Interest rate hike warning for South Africa

 ·22 Aug 2025

South Africa’s inflation print has ticked upwards, and experts have warned that the South African Reserve Bank (SARB) may have less room to cut interest rates in the near future.

Notably, if the government doesn’t support a move to a new 3% inflation target and adjust its spending to match, the Reserve Bank may be forced to hike rates to compensate for this.

The latest inflation figures from Stats SA showed that annual consumer price inflation jumped 0.5 percentage points to 3.5% in July 2025. 

The main contributors to the annual increase were food, non-alcoholic beverages (Food NAB), housing, and utilities.

Food NAB has been ticking higher throughout the year, with meat and vegetables showing double-digit monthly inflation.

Housing and utilities also grew by 4.3% year-on-year, as various municipal rates and taxes were lifted. 

Tariffs for water supply increased by 12.1% in 2025, a massive jump from 2024’s rise of 7.5%. Electricity also climbed by 10.6% in 2025, a steep increase, even lower than the 11.5% recorded in 2024. 

This year, refuse collection and sewage removal tariffs were added to the inflation basket.

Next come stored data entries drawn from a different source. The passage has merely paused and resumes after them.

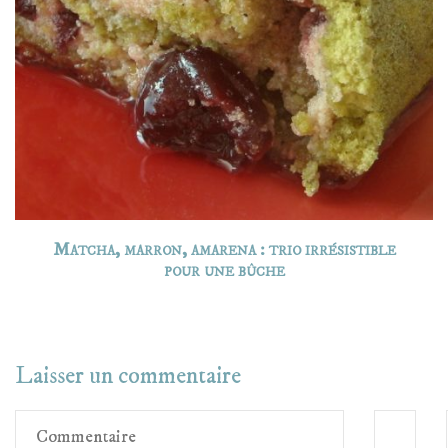
Matcha, marron, amarena : trio irrésistible
pour une bûche
Laisser un commentaire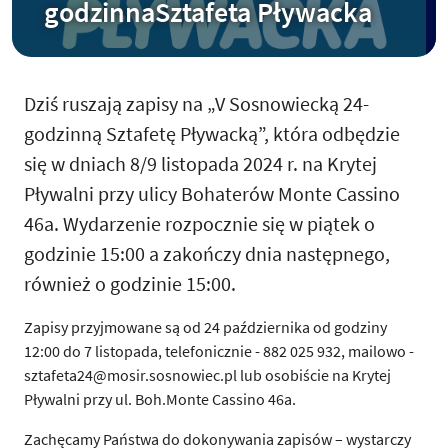
godzinnaSztafeta Pływacka
Dziś ruszają zapisy na „V Sosnowiecką 24-
godzinną Sztafetę Pływacką”, która odbędzie
się w dniach 8/9 listopada 2024 r. na Krytej
Pływalni przy ulicy Bohaterów Monte Cassino
46a. Wydarzenie rozpocznie się w piątek o
godzinie 15:00 a zakończy dnia następnego,
również o godzinie 15:00.
Zapisy przyjmowane są od 24 października od godziny
12:00 do 7 listopada, telefonicznie - 882 025 932, mailowo -
sztafeta24@mosir.sosnowiec.pl lub osobiście na Krytej
Pływalni przy ul. Boh.Monte Cassino 46a.
Zachęcamy Państwa do dokonywania zapisów – wystarczy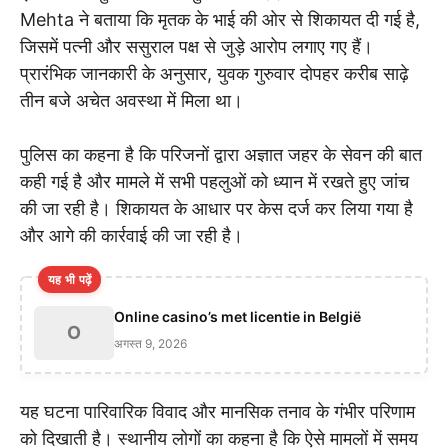
Mehta ने बताया कि मृतक के भाई की ओर से शिकायत दी गई है,
जिसमें पत्नी और ससुराल पक्ष से जुड़े आरोप लगाए गए हैं।
प्रारंभिक जानकारी के अनुसार, युवक गुरुवार दोपहर करीब साढ़े
तीन बजे अचेत अवस्था में मिला था।
पुलिस का कहना है कि परिजनों द्वारा अज्ञात जहर के सेवन की बात
कही गई है और मामले में सभी पहलुओं को ध्यान में रखते हुए जांच
की जा रही है। शिकायत के आधार पर केस दर्ज कर लिया गया है
और आगे की कार्रवाई की जा रही है।
यह भी पढ़ें
Online casino’s met licentie in België
O
अगस्त 9, 2026
यह घटना पारिवारिक विवाद और मानसिक तनाव के गंभीर परिणाम
को दिखाती है। स्थानीय लोगों का कहना है कि ऐसे मामलों में समय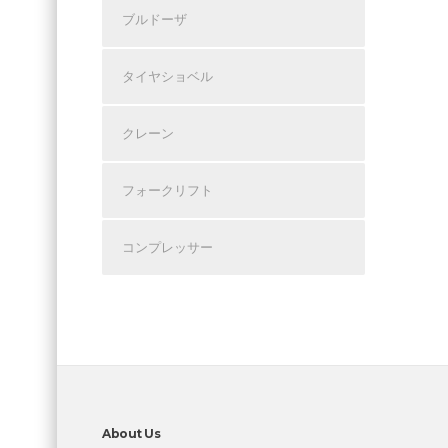
ブルドーザ
タイヤショベル
クレーン
フォークリフト
コンプレッサー
About Us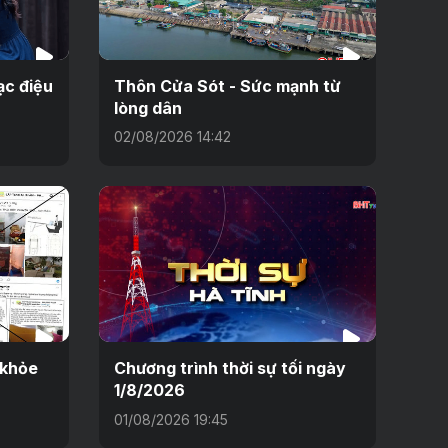
ạc điệu
Thôn Cửa Sót - Sức mạnh từ
lòng dân
02/08/2026 14:42
 khỏe
Chương trình thời sự tối ngày
1/8/2026
01/08/2026 19:45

Refuse collection rose by 6.6% and sewage removal by 6.5%.

The figures highlighted that these input costs are part of the overall inflation dynamics. Without the rise in utility costs, headline inflation would have only stood at 3.1%. 

The latest figure may be at the lower end of the target range of 3% to 6%, but it is starting to climb after months of being around the 3% mark. 

Chief Investment Office of PSG Wealth Adrian Pask noted that while the rate remains within the target range, the upward trend could reduce the likelihood of additional interest rate easing.

The SARB has cut rates by 125 basis points since September 2024, bringing the repo rate down to a neutral level of 7.0%, following a massive decline in inflation.

The Reserve Bank’s modelling points to another 25 basis point cut in the cycle in 2025, with another 125bps possible in 2026 and 2027 if South Africa can maintain an inflation target of 3%.

However, the relatively large upward swing in the latest data puts this in doubt.

Rate hikes coming if government leaves the SARB hanging

Economists have also questioned how the SARB could achieve its new 3% inflation target without government support. 

At the latest Monetary Policy Committee (MPC) meeting, Governor Lesetja Kganyago announced that the SARB would base its interest rate decisions on achieving 3% inflation. 

The six-person MPC previously based its interest rate decisions on achieving 4.5%, the midpoint of the target range. 

The SARB has indicated that it can cut interest rates by 125 basis points in 2026 and 2027 if it can achieve the 3% target. 

However, the move has been met with some resistance from the Finance Minister, who is responsible for setting the target.

Although Kganyago has been confident that the relevant parties will be able to reach an agreement, FNB’s economists have stressed that the government has to play ball. 

“Fundamentally, a failure by the government to fully subscribe to a 3% inflation target will weaken the efficacy with which the SARB reduces the inflation target,” said FNB.

“As long as many of the costs consumers face daily remain elevated, the MPC’s reliance on responsive inflation expectations supporting the journey to lower inflation will be at risk.” 

Monetary policy may then have to restrict activity more than desired to compensate for pricing behaviour that does not quickly follow the new 3.0% target. 

Regarding future inflation outcomes, FNB expects headline inflation to remain flat in August. 

Monthly pressure on food could slow, while average fuel prices could detract from monthly headline pressures. 

This will be supported by muted momentum in underlying inflation, meaning that South Africa sees contained monthly pressure on the headline figure. 

However, fading positive base effects will increase annual inflation over the coming months.

“Headline inflation should remain below the midpoint of the target range. Relatively soft inflation will be supported by weak oil prices, a stronger rand, and a slow recovery in economic activity.”

“The rise in utility costs, which have tended to surpass headline inflation in history, will continue to place upward pressure on the inflation expectations of households and businesses.”